Aim: Put every line of the records below into a numbered list, skipping blank lines and leaving the pictures out.

========================

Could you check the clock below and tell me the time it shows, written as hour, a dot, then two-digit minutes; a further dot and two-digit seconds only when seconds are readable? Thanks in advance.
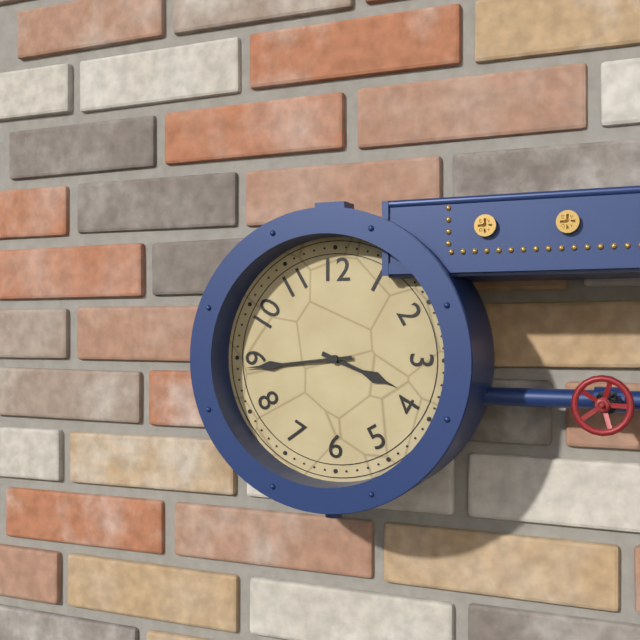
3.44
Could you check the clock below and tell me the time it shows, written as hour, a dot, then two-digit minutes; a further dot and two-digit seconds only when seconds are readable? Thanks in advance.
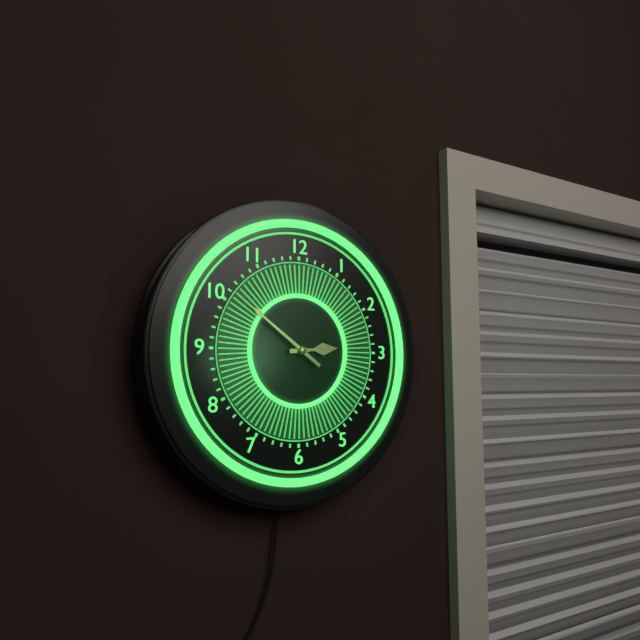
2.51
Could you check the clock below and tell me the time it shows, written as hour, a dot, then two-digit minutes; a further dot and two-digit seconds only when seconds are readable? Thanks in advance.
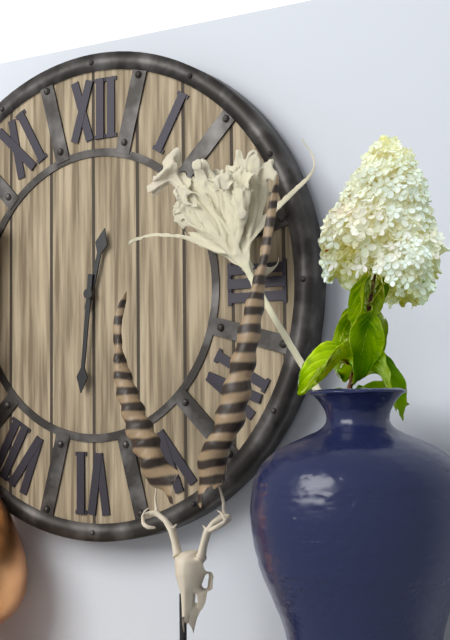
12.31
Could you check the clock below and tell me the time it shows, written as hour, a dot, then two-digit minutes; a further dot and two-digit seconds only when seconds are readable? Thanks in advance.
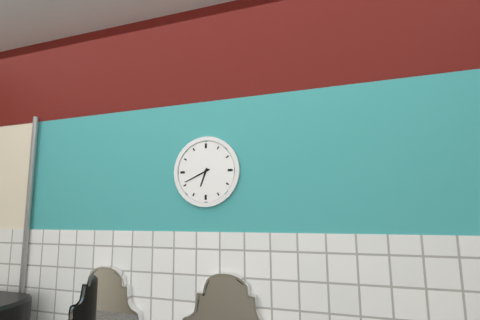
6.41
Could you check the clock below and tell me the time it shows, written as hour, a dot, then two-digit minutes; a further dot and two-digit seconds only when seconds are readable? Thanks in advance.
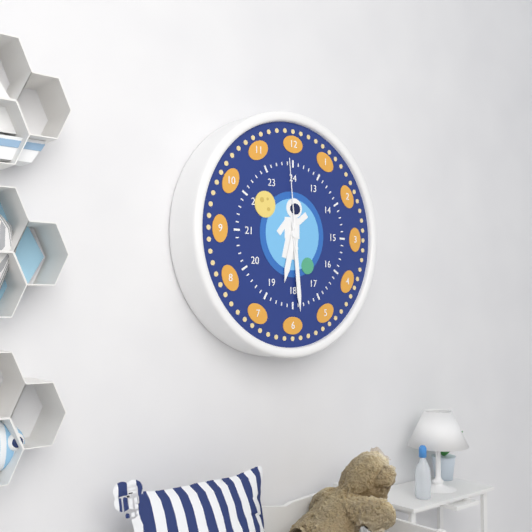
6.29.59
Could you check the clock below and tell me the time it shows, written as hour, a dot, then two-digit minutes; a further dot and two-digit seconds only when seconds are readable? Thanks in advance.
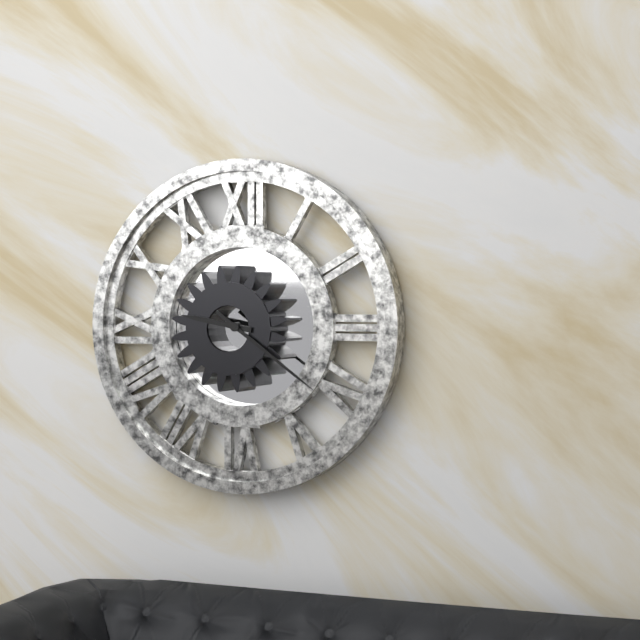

========================

Solution:
1. Could you check the clock below and tell me the time it shows, written as hour, a dot, then two-digit minutes; a further dot and two-digit seconds only when seconds are readable? Thanks in advance.
2. 3.44
3. Could you check the clock below and tell me the time it shows, written as hour, a dot, then two-digit minutes; a further dot and two-digit seconds only when seconds are readable? Thanks in advance.
4. 2.51
5. Could you check the clock below and tell me the time it shows, written as hour, a dot, then two-digit minutes; a further dot and two-digit seconds only when seconds are readable? Thanks in advance.
6. 12.31
7. Could you check the clock below and tell me the time it shows, written as hour, a dot, then two-digit minutes; a further dot and two-digit seconds only when seconds are readable? Thanks in advance.
8. 6.41
9. Could you check the clock below and tell me the time it shows, written as hour, a dot, then two-digit minutes; a further dot and two-digit seconds only when seconds are readable? Thanks in advance.
10. 6.29.59
11. Could you check the clock below and tell me the time it shows, written as hour, a dot, then two-digit minutes; a further dot and two-digit seconds only when seconds are readable? Thanks in advance.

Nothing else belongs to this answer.